Saturday, June 13, 2015


It was a pickup truck, dirty blue, with a gash in the driver’s side door from some other angry episode. We pulled into the gas station right after he’d hit me harder than the usual. I heard a thunk inside my head, followed by stars and the weird hot metal smell of an iron heating up. There was a little whitewashed clapboard church across the road with yellow flowers in front. There was also a pool hall within running distance on my side of the truck, but those flowers got my attention. When he went to pay for the gas, I grabbed my bag out of the back and ran across the road to the church. I slipped inside and crawled under one of the front pews while two old ladies cleaned around me. I was only there a minute before he stormed in. One of the ladies, bucket and mop in hand, asked if he was looking for Jesus. Since even he wouldn’t hit an old lady in a house of God, he shuffled out, I wished I’d seen it, and soon enough I heard the pickup gurgle as he drove off away.

One of the ladies said I could come out, the other offered me ice tea. I climbed a ladder to wash the windows they couldn’t reach and that night a biker chick I met at the pool hall let me sleep on her sofa. In the morning, I hitched a ride home with a bug-eyed hillbilly driving a big truck who must have done 100 the whole time.
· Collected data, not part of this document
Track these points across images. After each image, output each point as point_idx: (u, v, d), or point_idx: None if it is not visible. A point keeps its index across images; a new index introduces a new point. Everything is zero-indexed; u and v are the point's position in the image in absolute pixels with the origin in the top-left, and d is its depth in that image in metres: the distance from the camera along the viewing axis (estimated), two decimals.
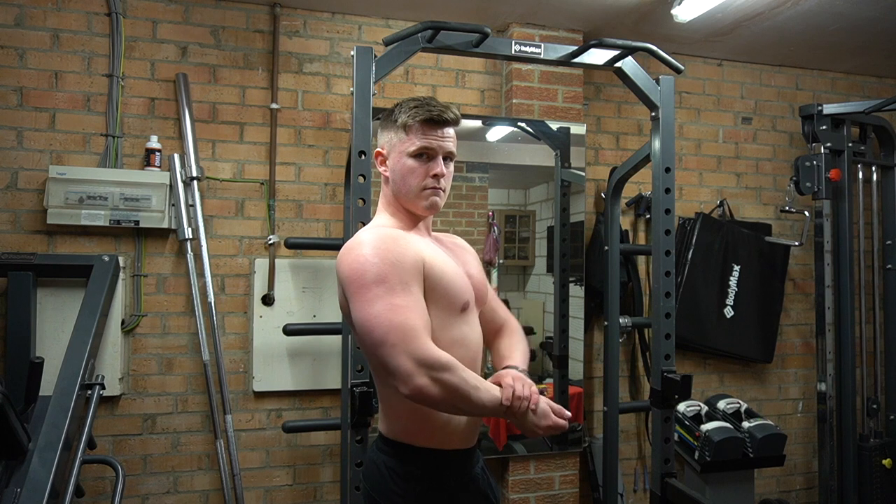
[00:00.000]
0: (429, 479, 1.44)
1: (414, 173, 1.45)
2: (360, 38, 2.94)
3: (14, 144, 2.56)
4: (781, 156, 3.58)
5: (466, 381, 1.31)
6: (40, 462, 1.89)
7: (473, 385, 1.32)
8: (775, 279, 3.41)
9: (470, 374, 1.33)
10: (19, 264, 2.41)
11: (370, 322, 1.30)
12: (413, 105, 1.46)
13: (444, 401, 1.31)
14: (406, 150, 1.45)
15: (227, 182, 2.78)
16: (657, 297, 2.33)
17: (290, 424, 2.64)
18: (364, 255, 1.34)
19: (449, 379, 1.29)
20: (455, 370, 1.30)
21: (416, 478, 1.43)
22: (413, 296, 1.33)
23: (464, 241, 1.71)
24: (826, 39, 3.17)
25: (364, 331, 1.32)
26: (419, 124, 1.44)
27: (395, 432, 1.47)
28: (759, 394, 3.50)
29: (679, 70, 2.31)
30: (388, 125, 1.50)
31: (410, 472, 1.44)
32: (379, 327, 1.29)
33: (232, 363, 2.76)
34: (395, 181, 1.48)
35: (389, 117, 1.50)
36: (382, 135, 1.52)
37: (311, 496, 2.84)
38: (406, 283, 1.33)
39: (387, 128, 1.50)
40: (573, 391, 3.03)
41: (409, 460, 1.44)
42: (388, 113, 1.51)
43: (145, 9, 2.70)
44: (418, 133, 1.45)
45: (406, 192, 1.46)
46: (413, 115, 1.45)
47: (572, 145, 3.01)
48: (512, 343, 1.65)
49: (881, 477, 3.27)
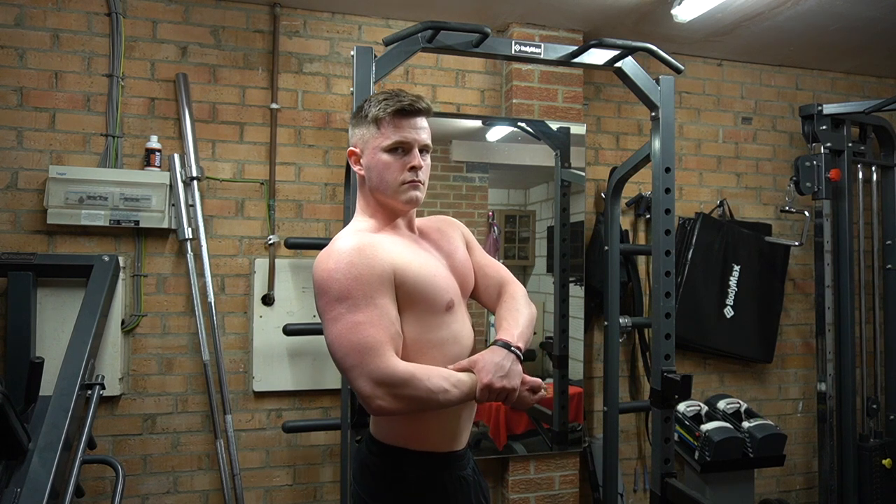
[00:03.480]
0: (422, 482, 1.42)
1: (390, 168, 1.40)
2: (360, 38, 2.94)
3: (14, 144, 2.56)
4: (781, 156, 3.58)
5: (431, 389, 1.29)
6: (40, 462, 1.89)
7: (441, 389, 1.30)
8: (775, 279, 3.41)
9: (437, 379, 1.31)
10: (19, 264, 2.41)
11: (332, 343, 1.31)
12: (382, 98, 1.41)
13: (410, 411, 1.32)
14: (380, 146, 1.40)
15: (227, 182, 2.78)
16: (657, 297, 2.33)
17: (290, 424, 2.64)
18: (329, 270, 1.30)
19: (410, 394, 1.28)
20: (416, 382, 1.28)
21: (409, 480, 1.42)
22: (378, 309, 1.30)
23: (451, 218, 1.66)
24: (826, 39, 3.17)
25: (330, 350, 1.32)
26: (390, 117, 1.39)
27: (385, 435, 1.45)
28: (759, 394, 3.50)
29: (679, 70, 2.31)
30: (359, 121, 1.44)
31: (404, 475, 1.42)
32: (340, 349, 1.29)
33: (232, 363, 2.76)
34: (372, 178, 1.42)
35: (360, 113, 1.44)
36: (354, 132, 1.46)
37: (311, 496, 2.84)
38: (370, 297, 1.29)
39: (358, 124, 1.44)
40: (573, 391, 3.03)
41: (401, 463, 1.43)
42: (359, 109, 1.45)
43: (145, 9, 2.70)
44: (390, 126, 1.39)
45: (384, 189, 1.41)
46: (383, 107, 1.39)
47: (572, 145, 3.01)
48: (505, 311, 1.53)
49: (881, 477, 3.27)
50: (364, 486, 1.47)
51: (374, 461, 1.45)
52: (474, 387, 1.34)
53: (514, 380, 1.37)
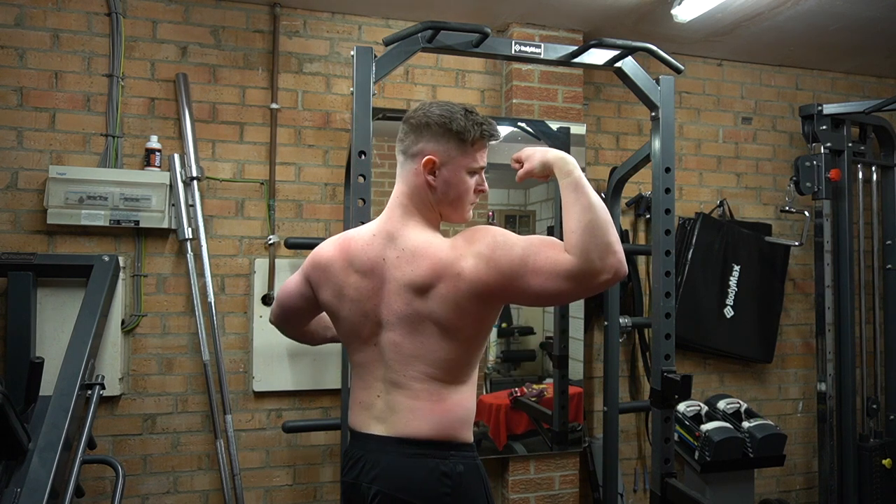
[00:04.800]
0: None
1: (469, 190, 1.47)
2: (360, 38, 2.94)
3: (14, 144, 2.56)
4: (781, 156, 3.58)
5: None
6: (40, 462, 1.89)
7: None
8: (775, 279, 3.41)
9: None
10: (19, 264, 2.41)
11: (551, 241, 1.35)
12: (478, 121, 1.44)
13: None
14: (467, 167, 1.45)
15: (227, 182, 2.78)
16: (657, 297, 2.33)
17: (290, 424, 2.64)
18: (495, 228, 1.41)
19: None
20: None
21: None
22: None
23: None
24: (826, 39, 3.17)
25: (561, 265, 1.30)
26: (483, 141, 1.46)
27: (470, 434, 1.50)
28: (759, 394, 3.50)
29: (679, 70, 2.31)
30: (443, 134, 1.42)
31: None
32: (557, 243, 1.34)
33: (232, 363, 2.76)
34: (448, 193, 1.45)
35: (446, 126, 1.41)
36: (433, 142, 1.42)
37: (311, 496, 2.84)
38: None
39: (441, 137, 1.42)
40: (573, 391, 3.03)
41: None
42: (443, 121, 1.42)
43: (145, 9, 2.70)
44: (480, 151, 1.46)
45: (455, 204, 1.47)
46: (480, 131, 1.43)
47: (572, 145, 3.00)
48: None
49: (881, 477, 3.27)
50: (475, 494, 1.45)
51: (475, 464, 1.48)
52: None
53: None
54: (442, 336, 1.39)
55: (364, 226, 1.56)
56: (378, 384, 1.46)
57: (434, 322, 1.38)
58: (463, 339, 1.40)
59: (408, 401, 1.42)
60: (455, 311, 1.37)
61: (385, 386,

He was from the New Orleans crew who ate at the restaurant where I was the waitress. There was also a gang of Texans who looked like peace and love hippies. And a bunch of badass pot growers from Alabama who drove souped up Caddies that could out run any sheriff’s vehicle. These were not bumpkins, and I fit right in with my lipstick red hair and elaborate silver and turquoise jewelry. When I moved in with him, I hadn’t even started to unpack before he yelled at me. He ran hot or cold, I never knew which he'd be and I spent most of my time trying to stay one step ahead of him, it was exhausting. When he moved out, he left some of his furniture behind and stuck me with the bills. I pushed his stuff out on the porch; when he came to pick it up and saw what I had done, he shut off the utilities with a monkey wrench. Later, I was bad mouthing him at a bar saying I wished his new house would burn down when the woman next to me leaned back and there he was. The room froze, just like in an old western movie; we glared at each other for a cold moment before I walked out. That same night, his new place did burn to the ground along with his truck, which was filled with what he’d rescued earlier from the porch. He got out just in time, he swore I had cursed him and caused it. 
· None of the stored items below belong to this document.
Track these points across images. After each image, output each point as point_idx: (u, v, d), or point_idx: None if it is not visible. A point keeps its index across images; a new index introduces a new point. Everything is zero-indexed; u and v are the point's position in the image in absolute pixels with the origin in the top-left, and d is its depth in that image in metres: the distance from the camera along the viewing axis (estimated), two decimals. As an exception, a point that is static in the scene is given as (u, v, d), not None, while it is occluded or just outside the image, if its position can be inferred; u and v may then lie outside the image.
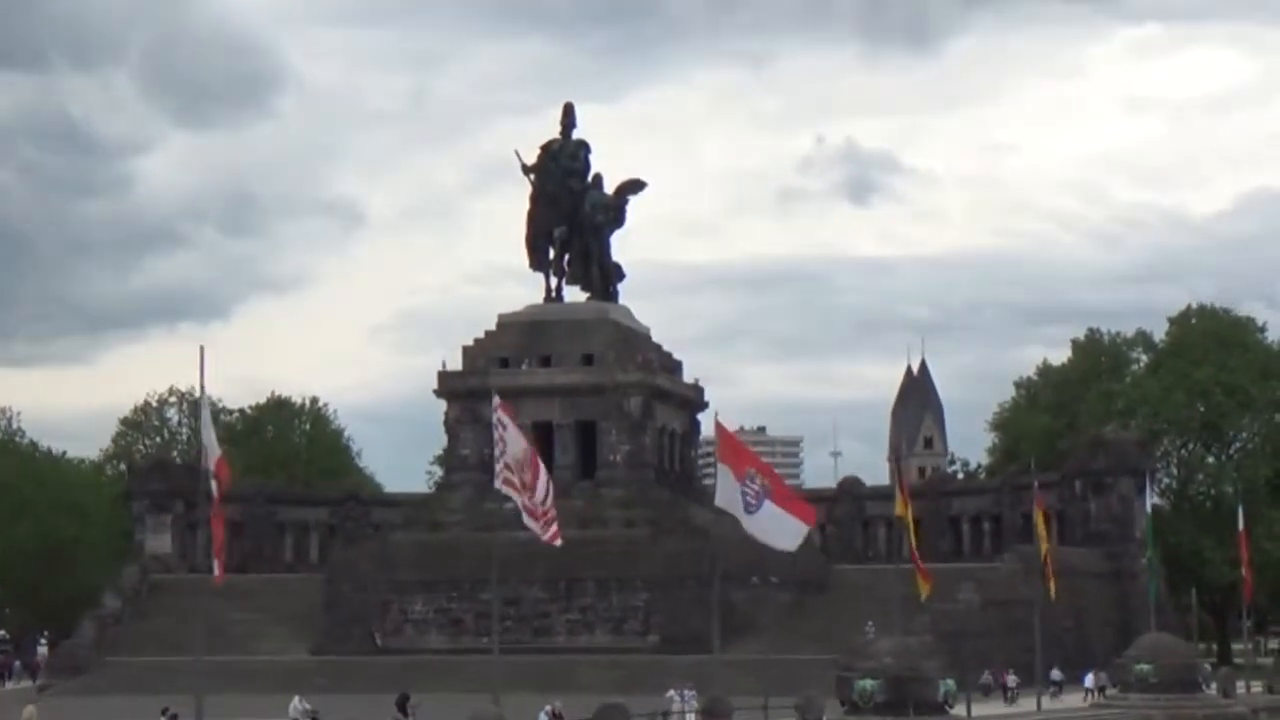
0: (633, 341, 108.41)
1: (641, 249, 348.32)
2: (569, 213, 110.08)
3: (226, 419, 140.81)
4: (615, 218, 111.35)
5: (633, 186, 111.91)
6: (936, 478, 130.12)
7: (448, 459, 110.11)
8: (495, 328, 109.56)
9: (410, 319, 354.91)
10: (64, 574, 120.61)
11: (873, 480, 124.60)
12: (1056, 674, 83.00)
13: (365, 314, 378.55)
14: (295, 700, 70.18)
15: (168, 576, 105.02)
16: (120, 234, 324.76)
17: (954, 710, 46.77)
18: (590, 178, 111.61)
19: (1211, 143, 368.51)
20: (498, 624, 59.65)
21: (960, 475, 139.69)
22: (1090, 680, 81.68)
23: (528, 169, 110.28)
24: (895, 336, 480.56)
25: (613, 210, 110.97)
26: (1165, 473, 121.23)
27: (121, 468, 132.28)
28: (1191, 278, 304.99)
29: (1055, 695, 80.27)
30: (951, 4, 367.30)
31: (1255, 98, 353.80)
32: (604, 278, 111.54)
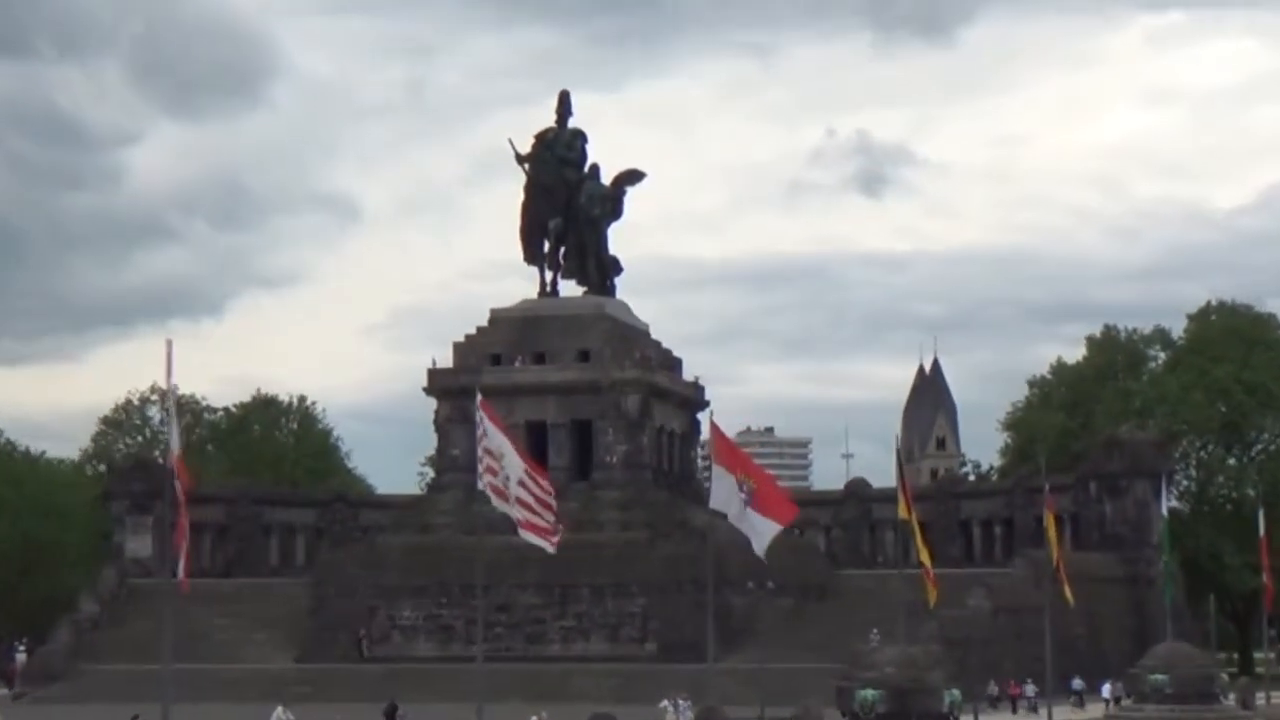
0: (630, 338, 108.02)
1: (644, 244, 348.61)
2: (564, 204, 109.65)
3: (211, 418, 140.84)
4: (613, 209, 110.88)
5: (631, 177, 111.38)
6: (946, 479, 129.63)
7: (438, 459, 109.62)
8: (488, 323, 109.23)
9: (407, 316, 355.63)
10: (42, 577, 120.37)
11: (886, 484, 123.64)
12: (1078, 683, 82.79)
13: (361, 311, 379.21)
14: (278, 710, 69.78)
15: (147, 580, 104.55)
16: (108, 228, 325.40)
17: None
18: (587, 168, 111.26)
19: (1233, 134, 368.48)
20: (483, 629, 59.42)
21: (971, 477, 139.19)
22: (1108, 690, 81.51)
23: (522, 158, 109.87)
24: (907, 334, 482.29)
25: (610, 202, 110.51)
26: (1184, 475, 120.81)
27: (101, 468, 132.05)
28: (1211, 273, 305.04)
29: (1077, 705, 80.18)
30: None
31: (1279, 89, 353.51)
32: (601, 271, 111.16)
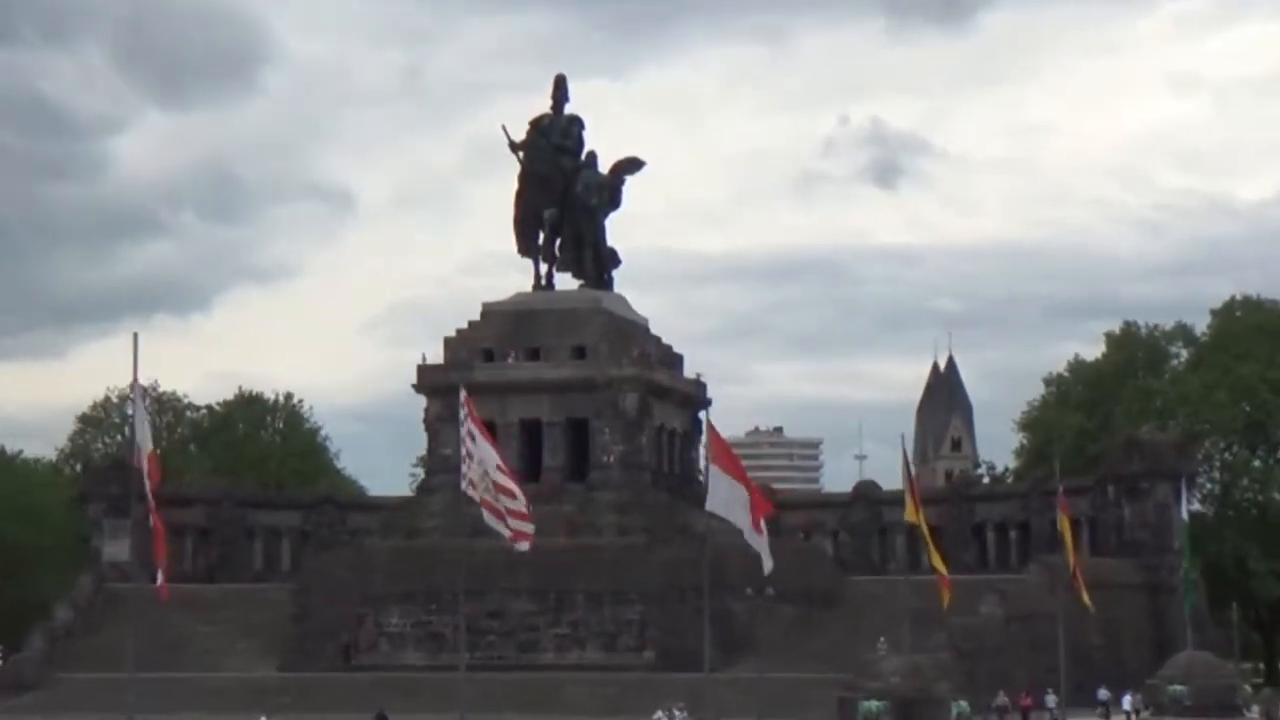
0: (628, 333, 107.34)
1: (649, 236, 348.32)
2: (560, 193, 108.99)
3: (193, 416, 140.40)
4: (610, 199, 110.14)
5: (629, 165, 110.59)
6: (959, 481, 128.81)
7: (429, 459, 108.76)
8: (479, 317, 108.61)
9: (403, 312, 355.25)
10: (16, 581, 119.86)
11: (898, 486, 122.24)
12: (1103, 693, 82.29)
13: (355, 306, 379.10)
14: (260, 720, 69.69)
15: (125, 586, 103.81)
16: (93, 219, 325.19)
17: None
18: (584, 156, 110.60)
19: (1260, 125, 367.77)
20: (465, 635, 58.95)
21: (986, 479, 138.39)
22: (1128, 702, 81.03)
23: (516, 146, 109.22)
24: (922, 331, 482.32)
25: (607, 191, 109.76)
26: (1206, 477, 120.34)
27: (79, 468, 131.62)
28: (1237, 268, 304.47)
29: (1103, 715, 79.77)
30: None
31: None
32: (598, 264, 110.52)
Odd, I dreamed about him hopping around barefoot in front of a bonfire when it was actually happening.

Early on, when things still looked good with him, he took me to Mardi Gras. He told me bayou ghost stories as we drove along the Mississippi with spooky Spanish moss swaying from the trees, and on the day of the big parade, he wrote the address of where we were staying on my arm in case I got lost. Which, of course, I did. We were dancing with the crowd and suddenly he was gone. I bobbed around trying to find him until I saw a cop and showed him the address on my arm; he walked me to the bus stop to make sure I caught the right one. I showed the address to the bus driver too and when I sat down, I realized my shoes were missing. I thought I loved him at the time, I do know he didn’t love me. Years later, I heard he was born-again and preaching to his own congregation. He was the first of the three blond Irish-American men I’ve been with who’ve tried to wreck my life; you’d think once would have been enough to learn my lesson.